Background Exertional angina and the response to nitrates have been recognised for over two centuries. This ischaemic cascade and the mechanistic relief by nitrates has not been extensively studied. The aim was to identify these precise haemodynamic changes.

Methods In 31 patients with exertional angina and coronary artery disease, real-time simultaneous LV pressure-volume (PV) relations and invasive measures of coronary flow were performed in the cathlab. A novel software system was developed to analyse these simultaneous data.

Results Compared to control, exercise induced ischaemia (supine cath lab ergometer) led to a rightward, upward shift in end-systolic (39±14 versus 71±31 mL; p<0.001) and end-diastolic (90±28 vs 109±31 mL; p<0.05) PV relations, decreased cardiac output (7±2.3 versus 4.5±1.9; p<0.05) and impaired ventricular-arterial (VA) interaction (SVR 24±17 vs 44±18 mmHg.min/L; p<0.05). Nitrates induced an opposing effect with leftward, downward shift of end-systolic and diastolic PV relations, reduced cardiac work (1.2±0.4 versus 1.5±0.5 J; p<0.001) thus myocardial oxygen consumption, enhanced VA interaction and induced coronary stenosis dilatation (2.7±3.6 versus 4.4±3.3 mmHg/cm/sec; p<0.01).

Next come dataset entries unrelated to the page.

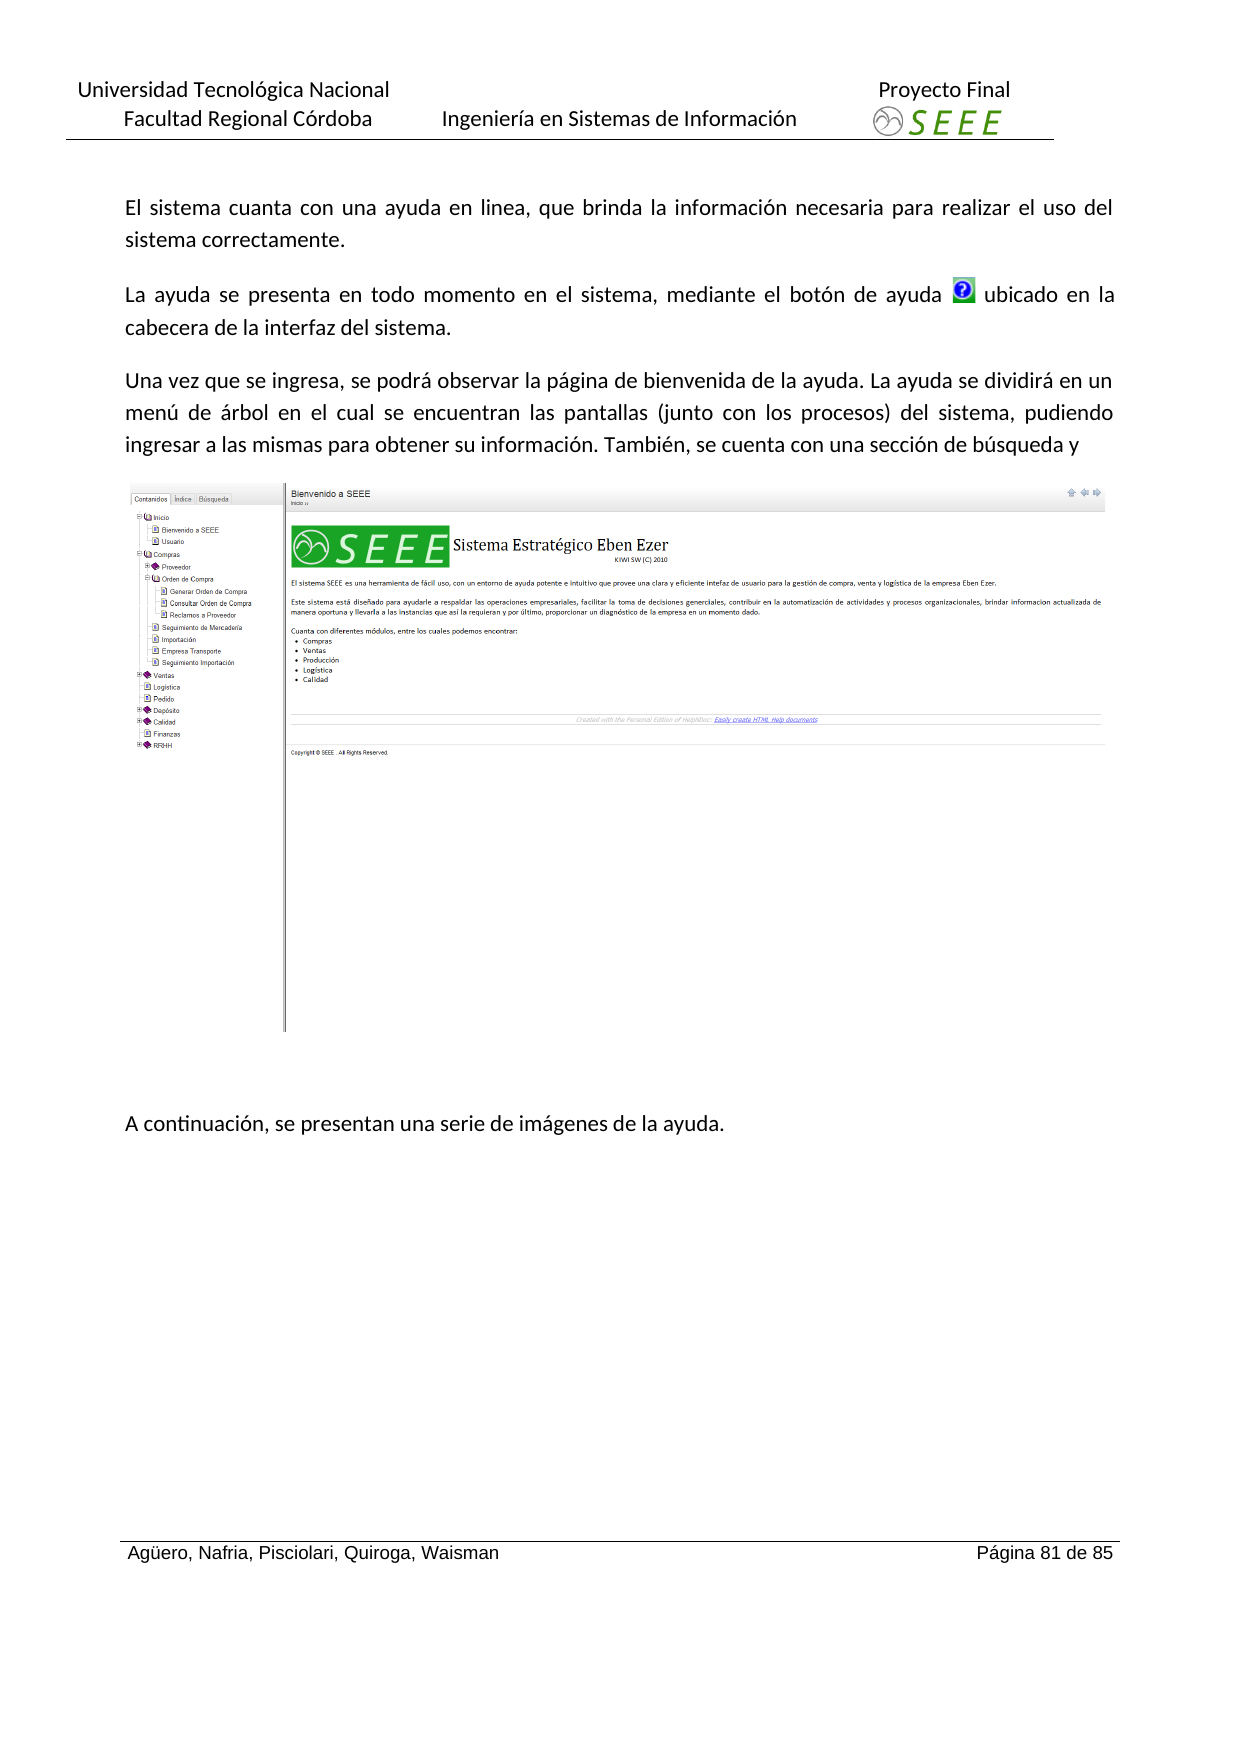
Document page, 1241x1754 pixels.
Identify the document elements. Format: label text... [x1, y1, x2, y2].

text A continuación, se presentan una serie de imágenes de la ayuda. [125, 1109, 1115, 1138]
picture [952, 277, 976, 303]
picture [130, 483, 1106, 1032]
text El sistema cuanta con una ayuda en linea, que brinda la información necesaria para realizar el uso del sistema correctamente. [125, 193, 1115, 253]
picture [873, 103, 1004, 139]
text La ayuda se presenta en todo momento en el sistema, mediante el botón de ayuda ubicado en la cabecera de la interfaz del sistema. [125, 278, 1115, 341]
text Una vez que se ingresa, se podrá observar la página de bienvenida de la ayuda. La ayuda se dividirá en un menú de árbol en el cual se encuentran las pantallas (junto con los procesos) del sistema, pudiendo ingresar a las mismas para obtener su información. También, se cuenta con una sección de búsqueda y [125, 366, 1115, 458]
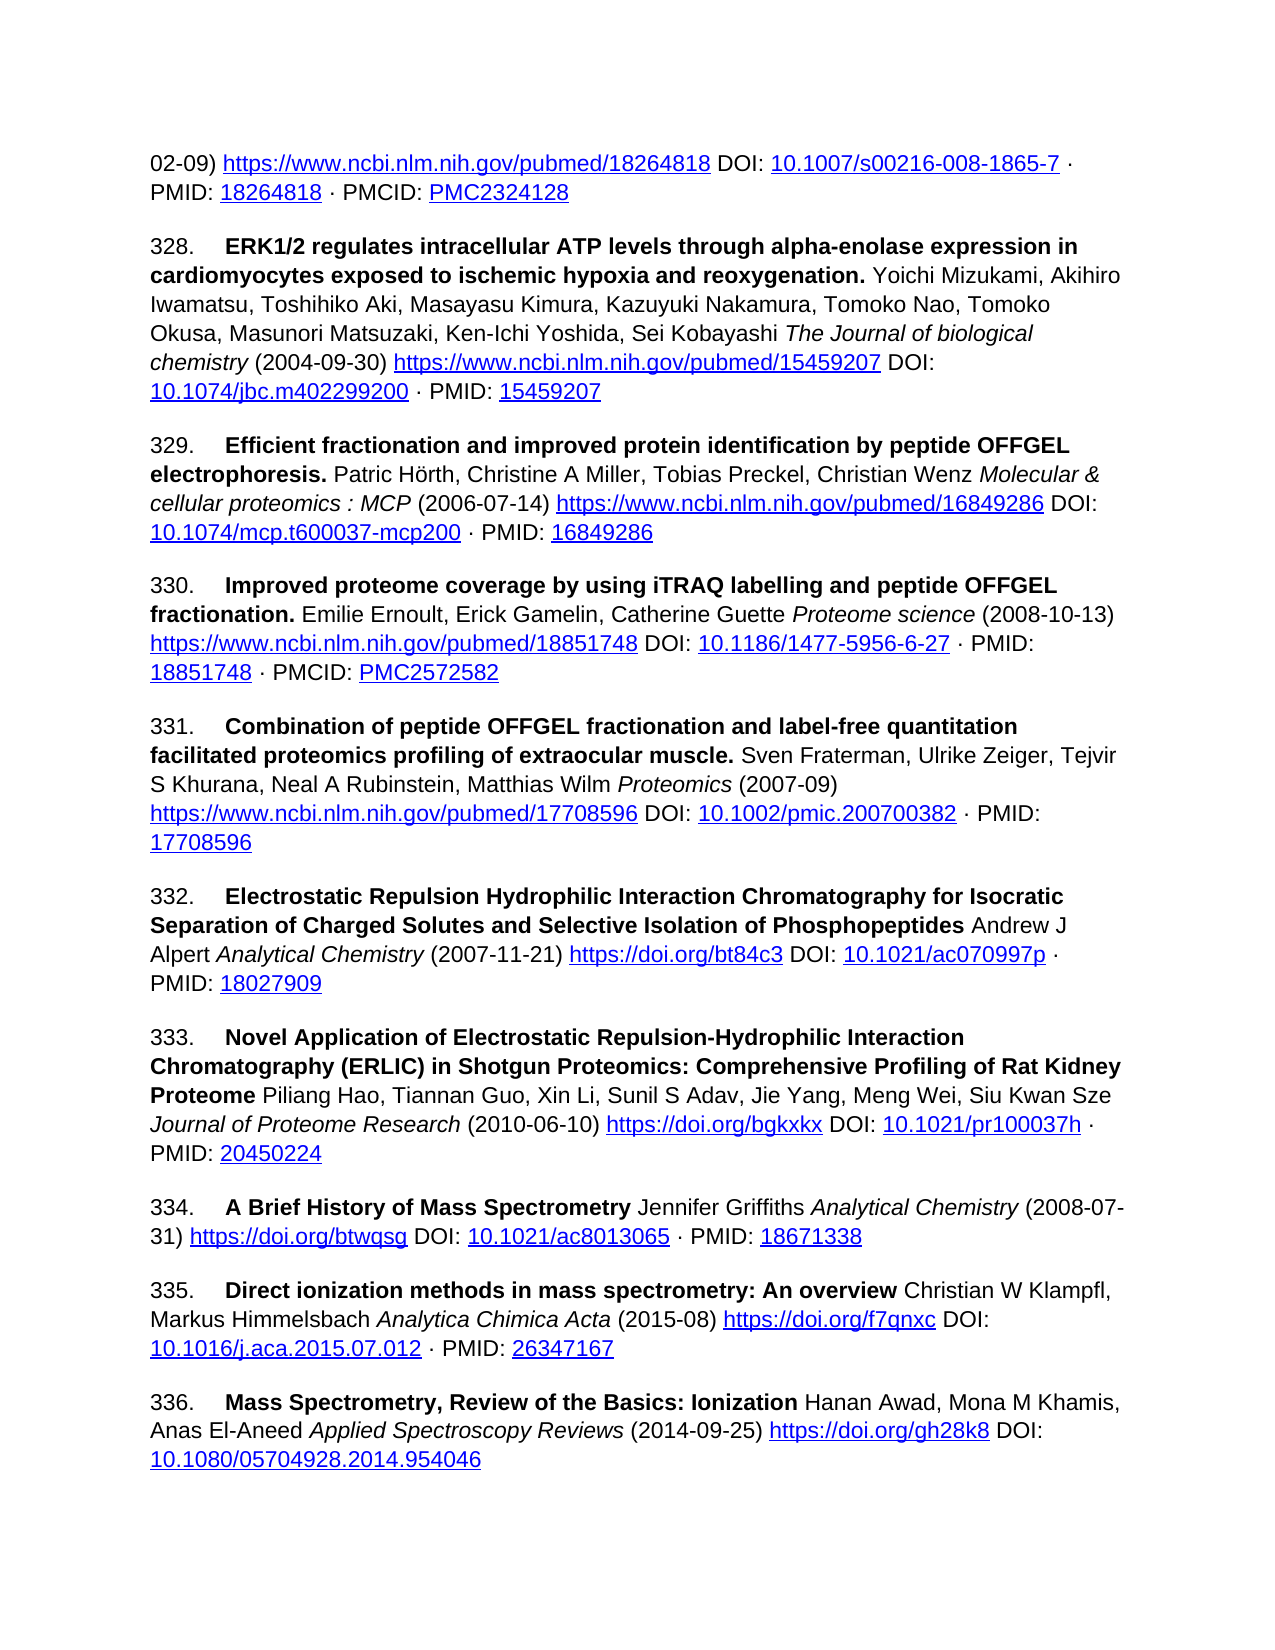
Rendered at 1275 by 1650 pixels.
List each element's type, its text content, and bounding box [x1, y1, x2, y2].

Conclusions These data support the adverse haemodynamic consequences of ischaemia and the systemic and coronary vasodilatory effects of nitrates. The novel technology developed and used to assess real-time ventricular-arterial interaction has the potential to facilitate future works investigating haemodynamic change induced by disease states and therapeutic interventions.